>>>>

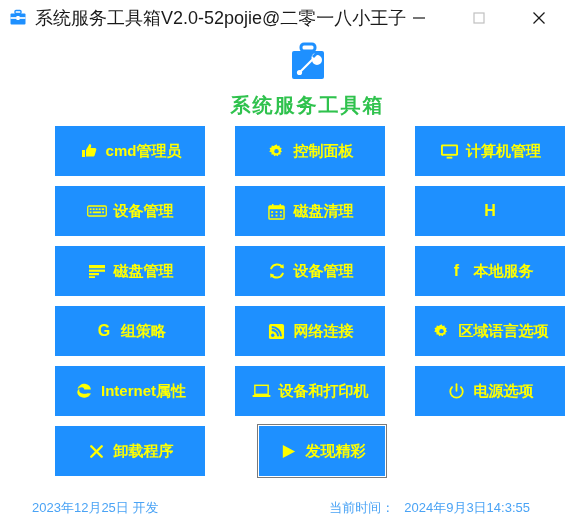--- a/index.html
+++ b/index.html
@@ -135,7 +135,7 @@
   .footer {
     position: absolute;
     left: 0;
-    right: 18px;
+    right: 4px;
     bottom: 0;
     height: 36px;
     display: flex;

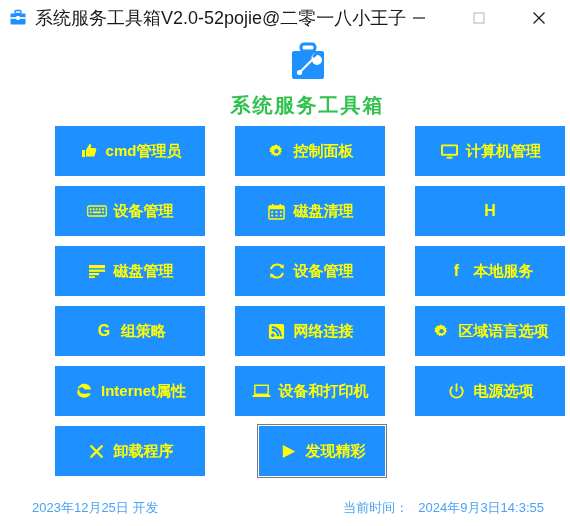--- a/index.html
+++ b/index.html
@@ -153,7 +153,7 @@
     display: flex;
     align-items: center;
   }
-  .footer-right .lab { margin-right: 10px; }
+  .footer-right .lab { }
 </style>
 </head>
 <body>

<<<<

▸ About this task: Starting with the line that contains "height: 36px;", repeat each line exactly until the listing ends, including the last one. Leave pictures out.

▸ Answer to this problem:
     height: 36px;
     display: flex;

--- a/index.html
+++ b/index.html
@@ -153,7 +153,7 @@
     display: flex;
     align-items: center;
   }
-  .footer-right .lab { margin-right: 10px; }
+  .footer-right .lab { }
 </style>
 </head>
 <body>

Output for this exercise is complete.